#### ENUNCIADO
Copia el tramo que abre con la línea que contiene "scientific name: Agrilus anxius" y cierra con la que contiene "common name: Amole", ambas incluidas, reemplazando "phylum" por "division" y sin cambiar nada más.

== ENTRADAS DE ORIGEN ==

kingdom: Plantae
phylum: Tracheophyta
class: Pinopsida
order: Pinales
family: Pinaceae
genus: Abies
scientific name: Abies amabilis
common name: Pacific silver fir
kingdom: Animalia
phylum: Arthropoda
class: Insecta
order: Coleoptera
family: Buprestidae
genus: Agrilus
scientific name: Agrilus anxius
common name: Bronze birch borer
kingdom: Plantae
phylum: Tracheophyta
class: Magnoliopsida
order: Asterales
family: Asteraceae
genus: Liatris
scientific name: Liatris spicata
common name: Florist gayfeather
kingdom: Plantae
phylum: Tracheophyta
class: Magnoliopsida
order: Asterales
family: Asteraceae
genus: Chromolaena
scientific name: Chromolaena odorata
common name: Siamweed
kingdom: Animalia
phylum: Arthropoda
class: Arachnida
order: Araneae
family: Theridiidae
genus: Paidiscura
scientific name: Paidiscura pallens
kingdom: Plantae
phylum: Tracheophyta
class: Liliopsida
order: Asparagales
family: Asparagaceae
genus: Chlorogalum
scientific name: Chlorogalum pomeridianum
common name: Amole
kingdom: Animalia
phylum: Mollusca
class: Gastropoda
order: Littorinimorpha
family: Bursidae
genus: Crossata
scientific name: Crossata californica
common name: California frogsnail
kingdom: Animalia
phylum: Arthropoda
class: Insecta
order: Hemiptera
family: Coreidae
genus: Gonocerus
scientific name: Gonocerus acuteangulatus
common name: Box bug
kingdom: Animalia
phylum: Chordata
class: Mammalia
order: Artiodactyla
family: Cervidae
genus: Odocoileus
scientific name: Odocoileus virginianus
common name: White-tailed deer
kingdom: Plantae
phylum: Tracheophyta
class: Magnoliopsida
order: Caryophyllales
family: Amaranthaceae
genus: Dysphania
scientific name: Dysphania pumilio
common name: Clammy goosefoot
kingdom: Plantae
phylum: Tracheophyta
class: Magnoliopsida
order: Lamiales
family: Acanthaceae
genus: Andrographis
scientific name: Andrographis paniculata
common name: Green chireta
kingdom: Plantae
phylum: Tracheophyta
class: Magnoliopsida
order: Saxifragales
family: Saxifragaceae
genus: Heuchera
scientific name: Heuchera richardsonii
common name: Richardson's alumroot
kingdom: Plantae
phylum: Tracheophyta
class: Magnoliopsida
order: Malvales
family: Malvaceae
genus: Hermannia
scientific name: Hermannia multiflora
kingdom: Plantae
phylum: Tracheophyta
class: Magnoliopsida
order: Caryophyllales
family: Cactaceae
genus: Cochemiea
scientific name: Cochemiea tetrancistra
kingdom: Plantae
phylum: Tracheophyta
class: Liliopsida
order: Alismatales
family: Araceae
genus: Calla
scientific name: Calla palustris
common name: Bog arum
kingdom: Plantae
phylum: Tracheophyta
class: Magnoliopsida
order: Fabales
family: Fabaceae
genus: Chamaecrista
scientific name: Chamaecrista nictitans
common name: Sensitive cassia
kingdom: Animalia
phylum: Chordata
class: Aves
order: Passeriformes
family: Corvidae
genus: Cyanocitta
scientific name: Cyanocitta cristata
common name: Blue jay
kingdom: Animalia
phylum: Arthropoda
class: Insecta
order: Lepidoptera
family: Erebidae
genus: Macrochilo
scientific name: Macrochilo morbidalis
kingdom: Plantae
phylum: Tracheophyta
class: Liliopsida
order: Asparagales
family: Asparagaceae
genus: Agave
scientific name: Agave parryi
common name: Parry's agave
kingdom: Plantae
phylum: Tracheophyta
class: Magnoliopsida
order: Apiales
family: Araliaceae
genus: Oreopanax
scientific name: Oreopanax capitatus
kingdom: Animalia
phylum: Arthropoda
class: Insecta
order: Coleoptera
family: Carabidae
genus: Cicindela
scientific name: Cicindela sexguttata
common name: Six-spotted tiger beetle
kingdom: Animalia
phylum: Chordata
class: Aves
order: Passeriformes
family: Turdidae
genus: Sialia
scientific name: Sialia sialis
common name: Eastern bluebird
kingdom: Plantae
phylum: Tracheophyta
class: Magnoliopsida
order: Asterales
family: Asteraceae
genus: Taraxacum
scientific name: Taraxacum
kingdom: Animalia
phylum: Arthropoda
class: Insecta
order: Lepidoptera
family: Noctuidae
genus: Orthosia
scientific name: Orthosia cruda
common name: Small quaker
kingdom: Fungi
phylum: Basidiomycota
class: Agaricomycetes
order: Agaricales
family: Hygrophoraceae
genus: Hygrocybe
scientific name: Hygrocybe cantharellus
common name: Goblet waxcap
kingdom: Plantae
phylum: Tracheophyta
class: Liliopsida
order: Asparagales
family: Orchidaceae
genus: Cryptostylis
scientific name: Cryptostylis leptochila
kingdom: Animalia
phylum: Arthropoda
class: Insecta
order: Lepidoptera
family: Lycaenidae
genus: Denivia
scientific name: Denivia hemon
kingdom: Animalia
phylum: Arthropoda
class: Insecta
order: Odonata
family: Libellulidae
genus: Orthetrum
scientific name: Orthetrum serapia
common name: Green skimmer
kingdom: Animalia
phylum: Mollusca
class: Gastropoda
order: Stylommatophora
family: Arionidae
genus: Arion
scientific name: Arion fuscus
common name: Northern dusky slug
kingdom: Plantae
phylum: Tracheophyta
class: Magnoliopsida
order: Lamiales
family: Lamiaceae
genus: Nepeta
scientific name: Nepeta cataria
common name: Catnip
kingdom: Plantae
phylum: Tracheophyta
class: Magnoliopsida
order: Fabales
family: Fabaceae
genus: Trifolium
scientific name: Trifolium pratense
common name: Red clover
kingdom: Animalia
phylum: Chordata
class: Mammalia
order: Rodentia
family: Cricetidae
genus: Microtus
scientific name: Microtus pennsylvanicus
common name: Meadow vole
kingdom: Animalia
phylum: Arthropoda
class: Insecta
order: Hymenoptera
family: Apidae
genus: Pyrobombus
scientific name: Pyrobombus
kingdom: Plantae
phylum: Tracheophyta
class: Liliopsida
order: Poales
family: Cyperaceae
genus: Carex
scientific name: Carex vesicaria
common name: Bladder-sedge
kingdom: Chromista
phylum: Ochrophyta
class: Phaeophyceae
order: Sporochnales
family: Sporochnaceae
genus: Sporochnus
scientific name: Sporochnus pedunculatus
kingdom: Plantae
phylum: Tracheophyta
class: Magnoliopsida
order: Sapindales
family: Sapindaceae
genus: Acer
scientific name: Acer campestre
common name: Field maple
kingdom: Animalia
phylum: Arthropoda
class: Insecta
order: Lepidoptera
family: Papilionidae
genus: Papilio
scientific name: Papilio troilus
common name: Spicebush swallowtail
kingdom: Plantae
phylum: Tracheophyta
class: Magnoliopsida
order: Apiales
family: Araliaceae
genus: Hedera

===

#### SOLUCIÓN COMPLETA
scientific name: Agrilus anxius
common name: Bronze birch borer
kingdom: Plantae
division: Tracheophyta
class: Magnoliopsida
order: Asterales
family: Asteraceae
genus: Liatris
scientific name: Liatris spicata
common name: Florist gayfeather
kingdom: Plantae
division: Tracheophyta
class: Magnoliopsida
order: Asterales
family: Asteraceae
genus: Chromolaena
scientific name: Chromolaena odorata
common name: Siamweed
kingdom: Animalia
division: Arthropoda
class: Arachnida
order: Araneae
family: Theridiidae
genus: Paidiscura
scientific name: Paidiscura pallens
kingdom: Plantae
division: Tracheophyta
class: Liliopsida
order: Asparagales
family: Asparagaceae
genus: Chlorogalum
scientific name: Chlorogalum pomeridianum
common name: Amole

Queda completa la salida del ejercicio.